As I made my way to my craft room , I pondered as to how to finish this piece. Initially, I  thought that I might finish it on a galvanized bucket, but  soon I  changed my mind when I spied  this little loaf pan which I had acquired at the Goodwill for $.49 a few months ago. It was the perfect size .

Settling on how to finish  the stitch, I went to town gathering all of the supplies that I needed to complete the task at hand. I began my covering foam board with 3 layers of batting and then attached my stitching. I still was not satisfied with how it looked on the loaf pan so  I took a pair of old gingham pants that I never wore  and ripped little strips . Next, I  created a tiny ruffle to embellish the stitching and simply glued it in place. Placing the stitching on top of the loaf pan, completed my finish. Now I have a little place to store little bits and bobs and plus, it is a cute addition to my patriotic and chicken decor.  
 The perfect spot for this little stitched piece was on  the hutch in the kitchen among some of my old transferware and chicken decor all little goodies that I have found at the Goodwill. This happy little finish has found its Summer home. 
 Happy stitching, ya'll, 

Monday, June 1, 2020

Welcome, ya'll!

Hello and welcome to my blog. For many years, I have admired others' blogs and have wanted to write one myself and so here I am jumping in. I hope to be sharing my love for quilting, cross stitching and all of the other crafty adventures I enjoy. So here goes!

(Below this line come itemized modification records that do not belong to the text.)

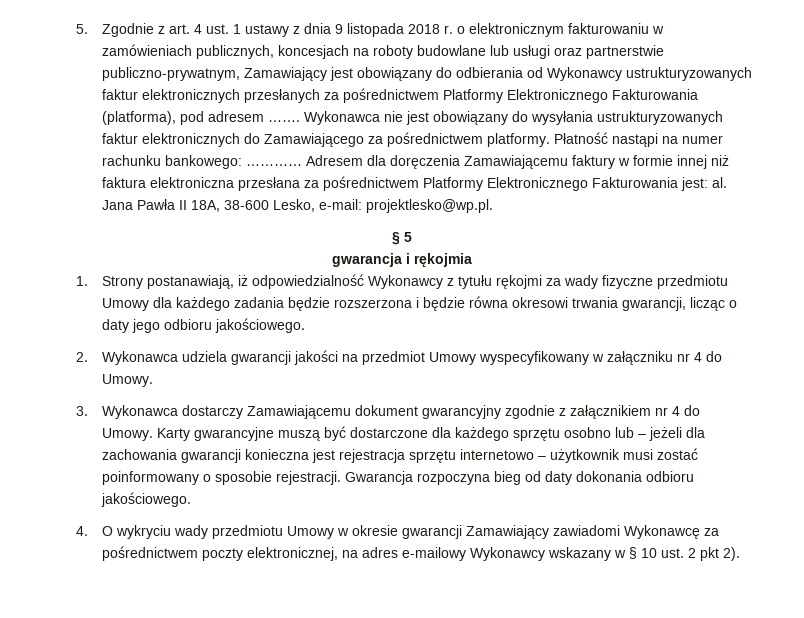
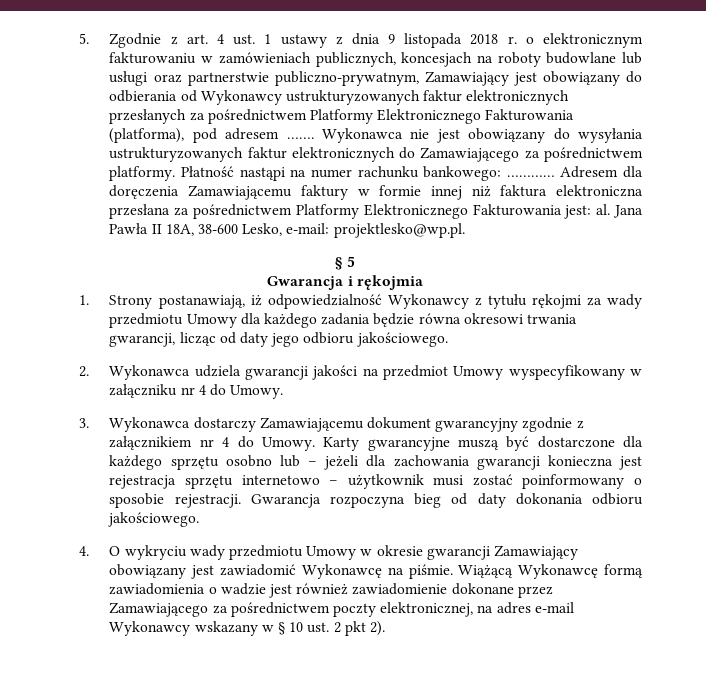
[332,253,402,267] gwarancja -> [267,276,344,290] Gwarancja
[601,275,653,289] fizyczne -> (642, 301) none
[333,297,465,311] rozszerzona i będzie -> (415, 320) none
[728,300,737,308] o -> [219,332,236,344] od
[552,525,700,539] zawiadomi Wykonawcę -> [109,564,643,579] [109,583,553,598] [109,602,209,617] obowiązany jest zawiadomić Wykonawcę na piśmie. Wiążącą Wykonawcę formą zawiadomienia o wadzie jest również zawiadomienie dokonane przez Zamawiającego
[401,547,466,561] e-mailowy -> [534,602,574,613] e-mail

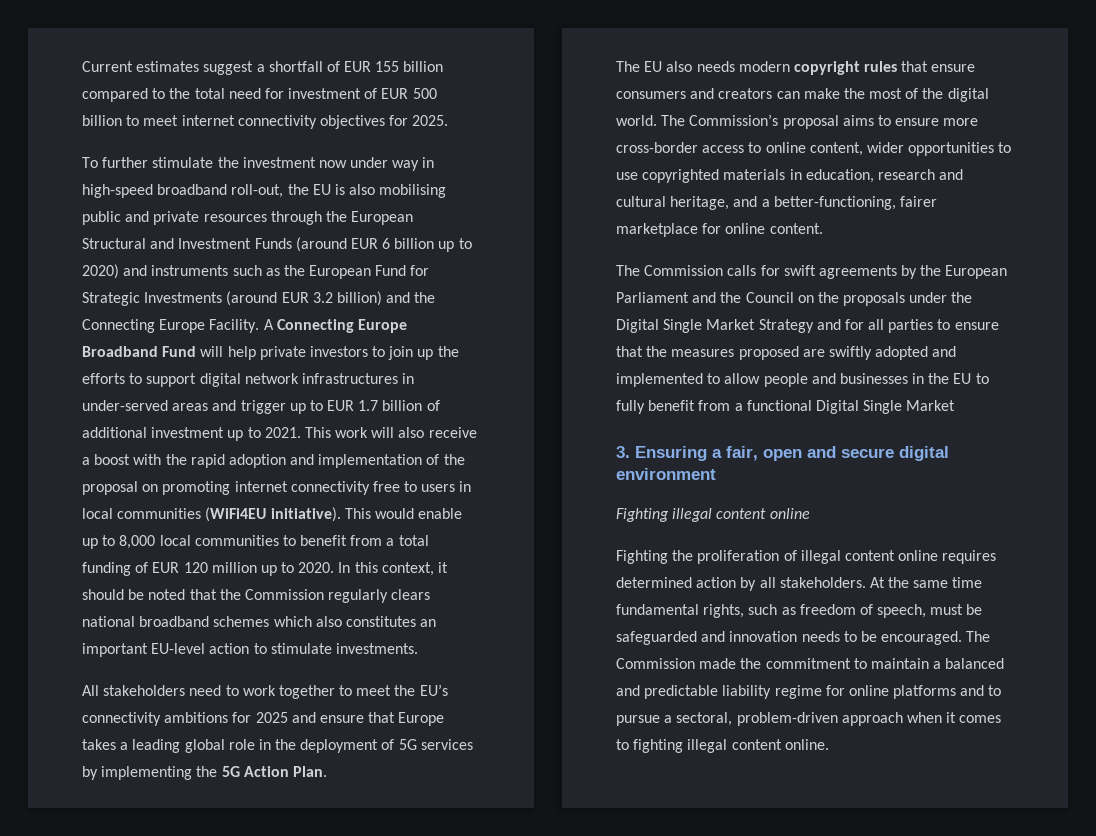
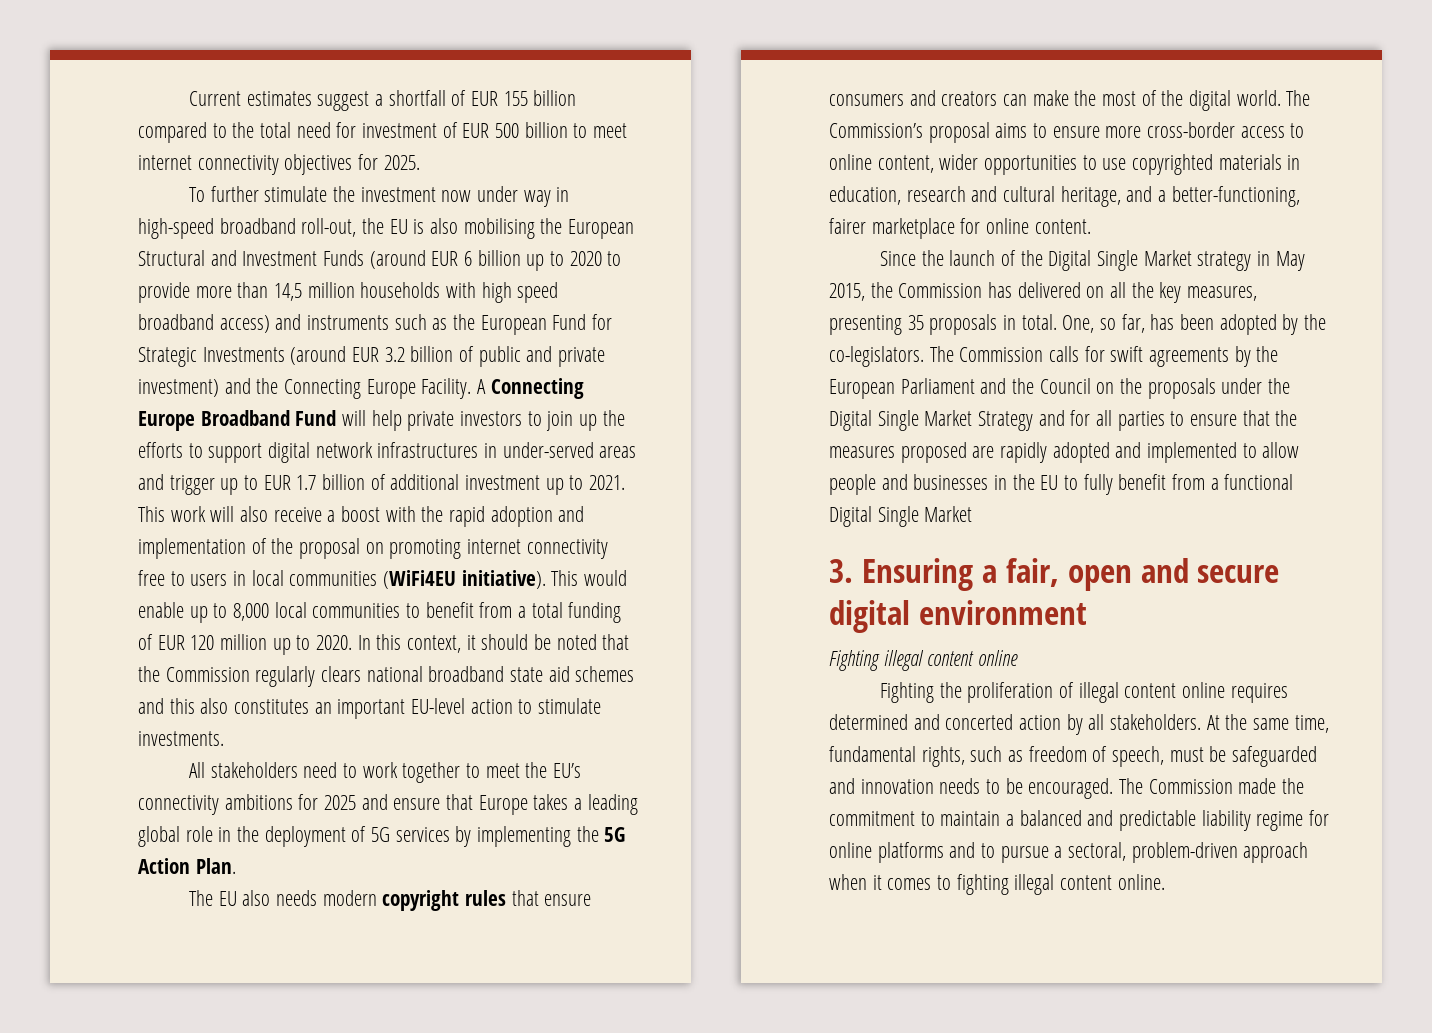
[82,211,322,225] public and private resources through -> (535, 228) none
[82,264,119,279] 2020) -> [569,251,622,266] [138,282,559,303] [138,314,270,333] 2020 to provide more than 14,5 million households with high speed broadband access)
[336,291,382,306] billion) -> [410,346,606,367] [138,379,219,397] billion of public and private investment)
[213,616,312,627] schemes which -> [510,666,635,682] [138,698,195,714] state aid schemes and this
(823, 228) none -> [879,250,1305,271] [829,282,1258,303] [829,314,1327,335] [829,346,924,367] Since the launch of the Digital Single Market strategy in May 2015, the Commission has delivered on all the key measures, presenting 35 proposals in total. One, so far, has been adopted by the co-legislators.
[828,346,872,360] swiftly -> [1000,442,1048,463] rapidly
(692, 582) none -> [913,714,1014,730] and concerted
[952,577,983,588] time -> [1294,715,1329,733] time,

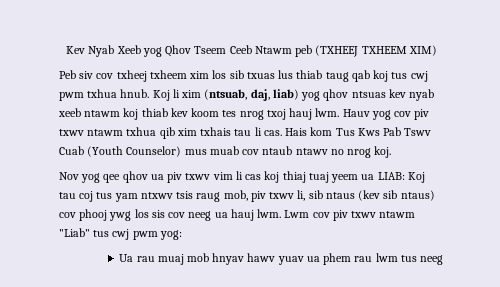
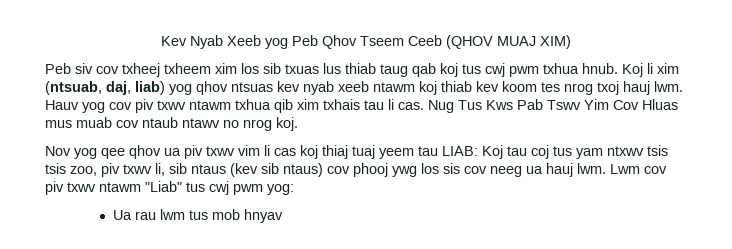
(162, 52) none -> [292,35,318,46] Peb
[254,45,407,57] Ntawm peb (TXHEEJ TXHEEM -> [446,35,536,49] (QHOV MUAJ
[285,127,333,136] Hais kom -> [428,100,454,113] Nug
[59,146,182,157] Cuab (Youth Counselor) -> [584,99,678,110] Yim Cov Hluas
[361,174,375,180] ua -> [418,146,438,156] tau
[196,190,248,202] raug mob, -> [45,163,97,176] tsis zoo,
[157,253,444,265] muaj mob hnyav hawv yuav ua phem rau lwm tus neeg -> [160,209,284,223] lwm tus mob hnyav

Can you believe it is June already? So I pulled out some old stitching to place on the buffet  which included With Thy Needle and Thread's "June Word Play " and Lizzie Kate's "A Bit of June. These are some of my earlier pieces of stitching and finishing. I finished them in thrift store frames and embellished them with a little ribbon and buttons. Behind them  are little treasures that I have collected over the years including my blue transferware which is in an old scale. The quilt hanging up is my Sybil Ludington quilt  that I  designed and quilted years ago.  


Well that is a wrap for my 1st trial blog post.